- [EXERCISE DIRECTIONS]:
Filter these entries down to the lines that hold the word "where", and show each of them.

- [EXTRACTED ENTRIES]:
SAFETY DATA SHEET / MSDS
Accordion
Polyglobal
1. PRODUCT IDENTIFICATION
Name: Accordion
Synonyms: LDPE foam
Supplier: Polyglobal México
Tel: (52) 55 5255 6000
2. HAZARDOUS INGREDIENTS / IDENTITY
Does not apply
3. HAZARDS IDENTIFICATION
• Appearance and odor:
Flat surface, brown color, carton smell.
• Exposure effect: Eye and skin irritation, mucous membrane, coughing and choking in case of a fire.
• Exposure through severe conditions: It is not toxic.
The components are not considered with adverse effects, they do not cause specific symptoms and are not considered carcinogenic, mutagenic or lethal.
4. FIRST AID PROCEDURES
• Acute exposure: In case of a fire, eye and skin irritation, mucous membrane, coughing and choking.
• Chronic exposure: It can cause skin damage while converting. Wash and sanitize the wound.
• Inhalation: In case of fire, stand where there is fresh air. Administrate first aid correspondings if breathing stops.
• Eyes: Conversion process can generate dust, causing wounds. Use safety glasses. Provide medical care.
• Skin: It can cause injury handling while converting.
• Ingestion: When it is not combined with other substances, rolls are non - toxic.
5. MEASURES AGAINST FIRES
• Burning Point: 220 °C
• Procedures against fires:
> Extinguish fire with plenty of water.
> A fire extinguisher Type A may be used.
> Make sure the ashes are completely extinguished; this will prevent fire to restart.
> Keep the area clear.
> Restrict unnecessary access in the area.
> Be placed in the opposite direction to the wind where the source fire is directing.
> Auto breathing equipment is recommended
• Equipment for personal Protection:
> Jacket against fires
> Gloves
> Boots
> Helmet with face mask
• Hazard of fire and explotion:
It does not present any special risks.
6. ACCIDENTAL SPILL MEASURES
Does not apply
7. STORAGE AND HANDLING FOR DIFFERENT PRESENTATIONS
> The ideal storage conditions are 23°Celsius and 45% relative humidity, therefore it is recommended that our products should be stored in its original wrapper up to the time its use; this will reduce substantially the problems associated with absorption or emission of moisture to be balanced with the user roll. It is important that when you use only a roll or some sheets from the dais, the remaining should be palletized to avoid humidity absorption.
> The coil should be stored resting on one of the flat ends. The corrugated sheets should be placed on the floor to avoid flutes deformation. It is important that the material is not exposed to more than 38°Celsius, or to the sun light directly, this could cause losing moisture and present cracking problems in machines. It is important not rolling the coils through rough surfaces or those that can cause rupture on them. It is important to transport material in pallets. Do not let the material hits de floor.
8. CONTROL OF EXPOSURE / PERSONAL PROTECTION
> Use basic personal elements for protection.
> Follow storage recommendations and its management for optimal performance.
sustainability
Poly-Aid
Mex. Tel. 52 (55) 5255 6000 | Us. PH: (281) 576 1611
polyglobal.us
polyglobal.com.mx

- [EXERCISE RESULT]:
• Inhalation: In case of fire, stand where there is fresh air. Administrate first aid correspondings if breathing stops.
> Be placed in the opposite direction to the wind where the source fire is directing.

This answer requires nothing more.